Cannes

O caminho que a creator economy ainda está construindo

Creator economy ganha protagonismo em Cannes, mas o próximo salto depende de profissionalização e impacto real

Thiago Bispo

Presidente da BR Media 29 de junho de 2026 - 10h35

E chega ao fim mais um Cannes Lions e trazendo uma análise do lado da creator economy e olhando para o copo meio cheio: vimos evoluções. Há três anos, falar de creator economy em Cannes ainda era assunto de painel lateral. Hoje, é parte relevante dentro do festival, tanto na escala numérica de creators presentes, profissionais do setor e ativações, quanto nos cases e categorias premiadas.

Em 2026, o LIONS Creators, trilha dedicada à creator economy dentro do festival, precisou se mudar para um espaço de praia maior do que ocupava nos anos anteriores, simplesmente porque o anterior não comportava mais a quantidade de marcas, criadores e profissionais que queriam estar ali. O número de ativações dedicadas cresceu na mesma proporção: Canva, Pinterest, TikTok, Amazon e Meta marcaram presença fortemente e até o Mercado Ads levou 30 criadores de conteúdo do Brasil. Cada uma dessas e outras marcas decidiu que valia a pena investir tempo, equipe e orçamento relevante para estar perto dessa comunidade.

E o crescimento não é só de espaço físico. Tivemos também o reconhecimento formal. Em 2025, o tradicional “Social & Influencer Lions” foi renomeado para Social & Creator Lions, com a criação de cinco novas subcategorias dedicadas especificamente a reconhecer o papel do criador na construção de uma campanha. Não se trata de premiar o “uso de influenciador” dentro de uma categoria genérica, é reconhecer que existe um conjunto de competências específicas dos influenciadores que merece ser avaliado com critérios próprios.

O case “Vaseline Verified”, da Unilever com a Ogilvy de Singapura, é um desses exemplos: uma campanha que nasceu da colaboração com creators desde a concepção da ideia e não como mídia comprada ao final do processo, mas como parte do raciocínio criativo desde o briefing. O destaque brasileiro no festival caminha na mesma direção. A Heineken, em campanha da LePub, levou para casa o Grand Prix de Social & Creator com a campanha “Podia ser uma Heineken”, além de cinco leões de ouro, dois de prata e um de bronze, tornando-se a ação mais premiada do Brasil no festival. Os critérios de julgamento do próprio Cannes Lions para essa frente, que combinam ideia, estratégia, execução e resultado, deixam claro que não há mais espaço, nesse palco, para post bonito sem entrega de negócio.

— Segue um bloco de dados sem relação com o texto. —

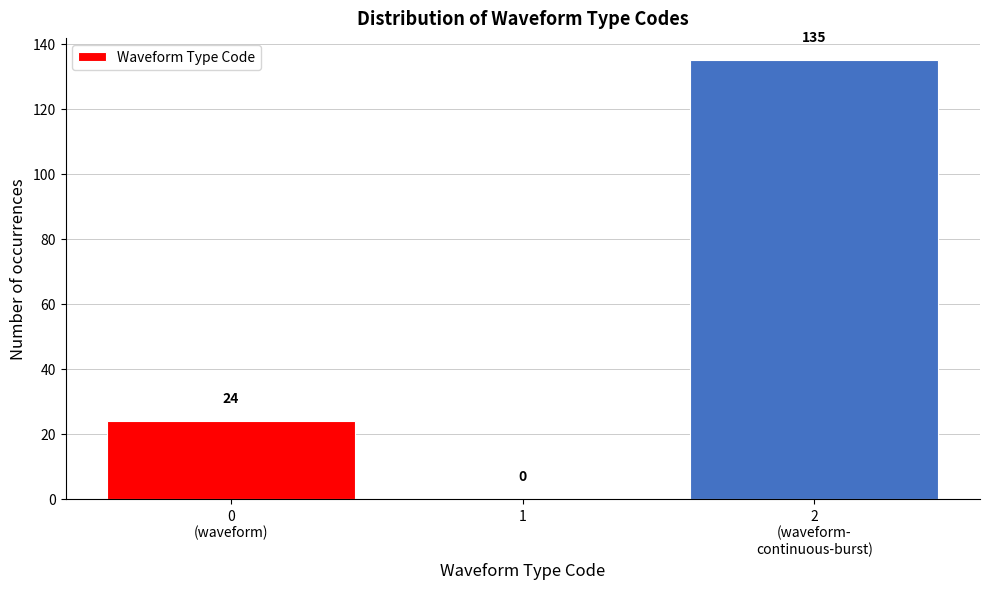

The value at 1 is 76. True or false?

False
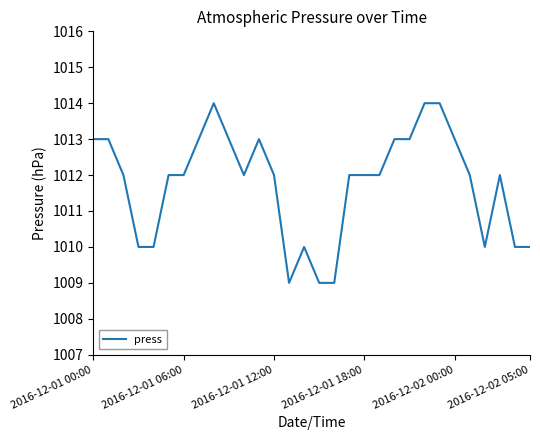

How many lines are shown in the chart?

1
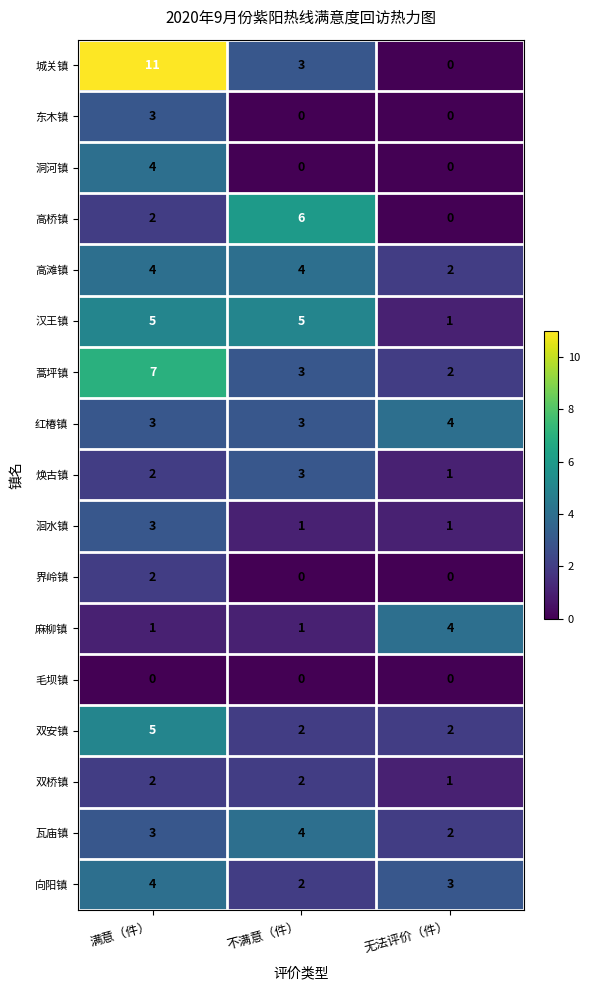

At which category does the chart reach its peak across all series?

满意（件）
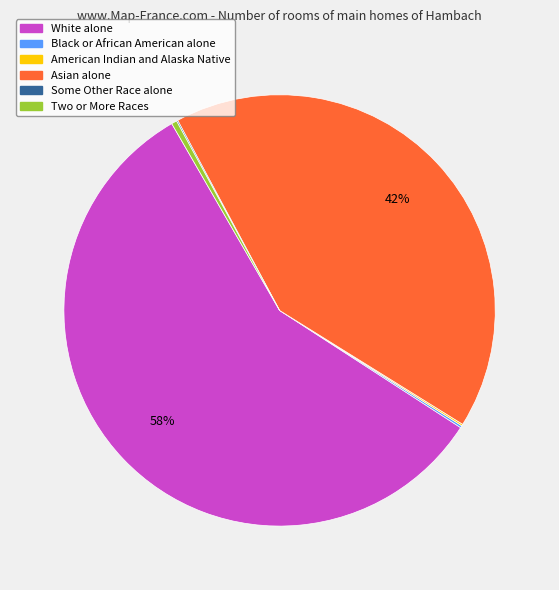

The White alone slice represents 58% of the pie. True or false?

True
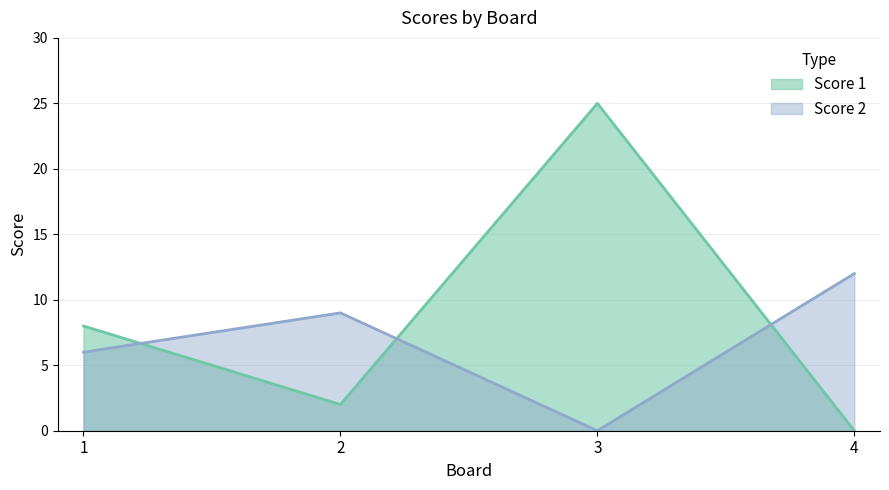

Where do Score 2 and Score 1 first cross each other?

1 and 2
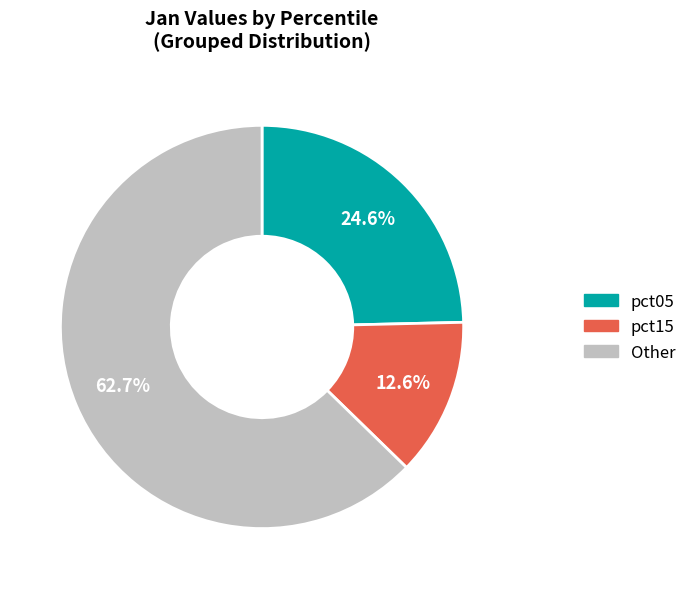

Is the sum of Other and pct15 greater than half?

Yes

São cases que mostram, na prática, o que significa tratar o marketing de influência como pilar central, e não como canal de distribuição. E é esse padrão que precisa deixar de ser exceção premiada e se tornar prática comum.

Esse é o tamanho do caminho percorrido em pouco tempo. E ainda assim, vale dizer com honestidade: estamos no meio da travessia, não no fim dela.

Aqui está o ponto mais importante, e o mais honesto: o espaço que os criadores conquistaram em Cannes, eles conquistaram trabalhando, não esperando serem convidados. Foi entrega, talento e consistência que fizeram esse mercado crescer do jeito que cresceu nos últimos anos.

E é exatamente por isso que a próxima fase exige outra postura. Menos energia gasta discutindo se fomos ou não incluídos, mais energia investida em profissionalizar o que já conquistamos. A pauta que sustenta crescimento de longo prazo não é a de quem se sente de fora pedindo espaço, mas sim a de quem já está dentro e quer construir as estruturas que tornam esse espaço permanente: medição confiável, modelos de parceria que duram além de uma campanha, e um padrão de profissionalismo que coloque criador e marca na mesma mesa de planejamento, desde o início.

A indústria de marketing de influência vem amadurecendo rápido. O próximo capítulo vai ser escrito por quem souber construir, com método e ambição, em cima do espaço que já foi conquistado.